Viele tragen ihre wenigen Habseligkeiten in Tüten, Taschen oder Koffern bei sich. Einige besitzen nur die Kleider, die sie auf dem Leib tragen. Bevor die Flüchtlinge die Notunterkunft betreten, erfolgt ein Sicherheitscheck, um zu verhindern, dass gefährliche Gegenstände ins Gebäude gelangen. Bei der folgenden Registrierung bekommen die Neuankömmlinge Armbänder, mit denen sie Zugang zum Bürgerhaus Rehme und zum Martin-Luther-Hof erhalten. Zudem erfahren sie die Nummern ihrer Schlafplätze.

»Eigentlich wollten wir die Alleinreisenden im großen Saal und die Familien in einem abgeteilten kleineren Bereich unterbringen«, sagte Bürgermeister Klaus Mueller-Zahlmann. Aufgrund der Zusammensetzung der Neuankömmlinge sei die Unterbringung  andersherum erfolgt. »Wir waren ein wenig erstaunt, dass so viele Familien unter den Flüchtlingen sind«, erläuterte Wolfgang Budde, Leiter des Fachbereichs für Jugend, Soziales und Schulen.

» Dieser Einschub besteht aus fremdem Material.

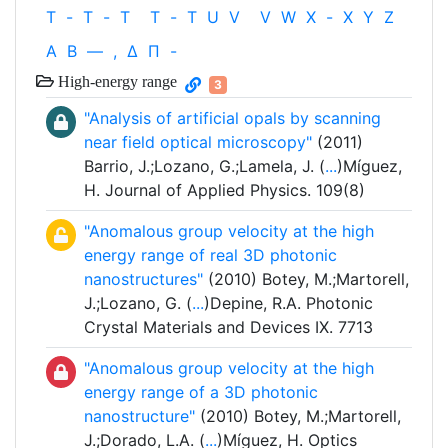
T
-
T
-
T
T
-
T
U
V
V
W
X
-
X
Y
Z
Α
Β
—
,
Δ
Π
-
High-energy range
3
"Analysis of artificial opals by scanning
near field optical microscopy"
(2011)
Barrio, J.;Lozano, G.;Lamela, J. (
...
)Míguez,
H. Journal of Applied Physics. 109(8)
"Anomalous group velocity at the high
energy range of real 3D photonic
nanostructures"
(2010) Botey, M.;Martorell,
J.;Lozano, G. (
...
)Depine, R.A. Photonic
Crystal Materials and Devices IX. 7713
"Anomalous group velocity at the high
energy range of a 3D photonic
nanostructure"
(2010) Botey, M.;Martorell,
J.;Dorado, L.A. (
...
)Míguez, H. Optics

Am Nachmittag hatte er folgende Zahlen parat: Die 125 Flüchtlinge stammen aus 14 Herkunftsländern. Es sind Afghanistan (1), Ägypten (3), Albanien (38), Algerien (4), Armenien (3), Eritrea (9), Irak (22), Iran (1), Libanon (5) Marokko (2), Nigeria (9), Palästina (1), Syrien (35) und Tunesien (1). »Der Jüngste ist erst einen Monat alt«, erläuterte Wolfgang Budde. Es handele sich um ein Baby, das während der Flucht in Sizilien geboren sei. 99 Flüchtlinge seien in Familienverbänden, 26 allein angereist. Bei 52 Flüchtlingen handele es sich um Kinder und Jugendliche unter 18 Jahren.

»Sowohl beim Empfang der Flüchtlinge als auch bei der Registrierung sind alle Beteiligten mit großem Fingerspitzengefühl vorgegangen«, sagte Klaus Mueller-Zahlmann. Er sei sowohl den Mitarbeitern des Sicherheitsdienstes als auch den zahlreichen Ehrenamtlichen für ihren professionellen Einsatz dankbar. Nicht nur im Bürgerhaus und im Martin-Luther-Hof seien die Helfer aktiv gewesen, sondern auch in der Kleiderannahme der Johanniter Unfallhilfe.

»Inzwischen hat allein die Stadt einen Pool aus mehr als 100 Freiwilligen, die helfen möchten«, sagte Marina Freese, die das ehrenamtliche Engagement seitens der Verwaltung koordiniert. Weitere Helfer seien willkommen. »Wir suchen insbesondere Sprachmittler«, betonte Marina Freese. Ein Großteil der Verständigung  sei am Dienstag auf Arabisch, Englisch, Französische und Serbokroatisch erfolgt.  Es fehlten allerdings noch Dolmetscher für Albanisch und Kurdisch.

Nachdem am Dienstagmittag die ersten Mahlzeiten ausgegeben wurden, soll am Mittwoch eine Kleiderausgabe in der Notunterkunft öffnen. Gleiches gelte für die Duschen im Rehmer Hallenbad. Außerdem  wird laut Klaus Mueller-Zahlmann ein geringes Taschengeld an die Flüchtlinge ausgezahlt. Für die vielen Kinder werde am Martin-Luther-Hof das Spielmobil  erwartet.

»Mit dem Verlauf des ersten Betriebstages der Notunterkunft können wir sehr zufrieden sein«, sagte Klaus Mueller-Zahlmann. Immerhin seien die Vorbereitungen in  weniger als einer Woche erfolgt. Er gehe davon aus, dass auch die restlichen  25 freien Schlafplätze in der Notunterkunft bald belegt würden.